A functional RG approach for the BFKL Pomeron

TL;DR

This paper develops a functional renormalization group framework to analyze the BFKL Pomeron in QCD, aiming to understand high-energy scattering and the transition to an effective reggeon field theory.

Contribution

It introduces a novel IR-regulated effective action approach for the BFKL Pomeron using functional RG equations with a specific non-local vertex truncation.

Findings

Numerical analysis of the BFKL Pomeron spectrum with an IR regulator.

Insights into the properties of leading poles in high energy scattering.

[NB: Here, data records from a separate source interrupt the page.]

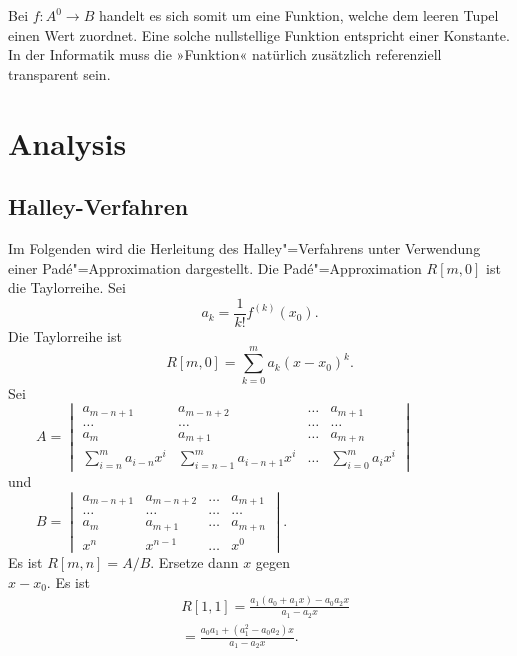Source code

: \documentclass[a4paper,10pt,fleqn,twocolumn,twoside,dvipdfmx]{scrartcl}
\numberwithin{equation}{section}
\theoremstyle{rmbox}
\begin{document}
Bei $f\colon A^0\to B$ handelt es sich somit um eine Funktion, welche
dem leeren Tupel einen Wert zuordnet. Eine solche nullstellige
Funktion entspricht einer Konstante. In der Informatik muss die
»Funktion« natürlich zusätzlich referenziell transparent sein.

\section{Analysis}
\subsection{Halley-Verfahren}
Im Folgenden wird die Herleitung des Halley"=Verfahrens unter
Verwendung einer Padé"=Approximation dargestellt.
Die Padé"=Approximation $R[m,0]$ ist die Taylorreihe. Sei
\begin{equation}
a_k = \frac{1}{k!} f^{(k)}(x_0).
\end{equation}
Die Taylorreihe ist
\begin{equation}
R[m,0] = \sum_{k=0}^m a_k(x-x_0)^k.
\end{equation}
Sei\\
$\mbox{}\qquad A=\begin{vmatrix}
a_{m-n+1} & a_{m-n+2} & \ldots & a_{m+1}\\
\ldots & \ldots & \ldots & \ldots\\
a_m & a_{m+1} & \ldots & a_{m+n}\\
\sum\limits_{i=n}^m a_{i-n}x^i &
\sum\limits_{i=n-1}^m a_{i-n+1}x^i
&\ldots & \sum\limits_{i=0}^m a_i x^i
\end{vmatrix}$\\
und\\
$\mbox{}\qquad B=\begin{vmatrix}
a_{m-n+1} & a_{m-n+2} & \ldots & a_{m+1}\\
\ldots &\ldots &\ldots &\ldots\\
a_m & a_{m+1} &\ldots & a_{m+n}\\
x^n & x^{n-1} &\ldots & x^0
\end{vmatrix}$.\\
Es ist $R[m,n]=A/B$.
Ersetze dann $x$ gegen\\
$x-x_0$. Es ist
\begin{equation}
\begin{split}
& R[1,1] = \frac{a_1(a_0+a_1 x)-a_0a_2x}{a_1-a_2x}\\
& = \frac{a_0a_1+(a_1^2-a_0a_2)x}{a_1-a_2x}.
\end{split}
\end{equation}
\end{document}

Understanding the transition to a local reggeon field theory at larger distances.

Abstract

In this paper we encode the perturbative BFKL leading logarithmic resummation, relevant for the Regge limit behavior of QCD scattering amplitudes, in the IR-regulated effective action which satisfies exact functional renormalization group equations. This is obtained using a truncation with a specific infinite set of non local vertices describing the multi-Regge kinematics (MRK). The goal is to use this framework to study, in the high energy limit and at larger transverse distances the transition to a much simpler effective local reggeon field theory, whose critical properties were recently investigated in the same framework. We perform a numerical analysis of the spectrum of the BFKL Pomeron deformed by the introduction of a Wilsonian infrared regulator to understand the properties of the leading poles (states) contributing to the high energy scattering.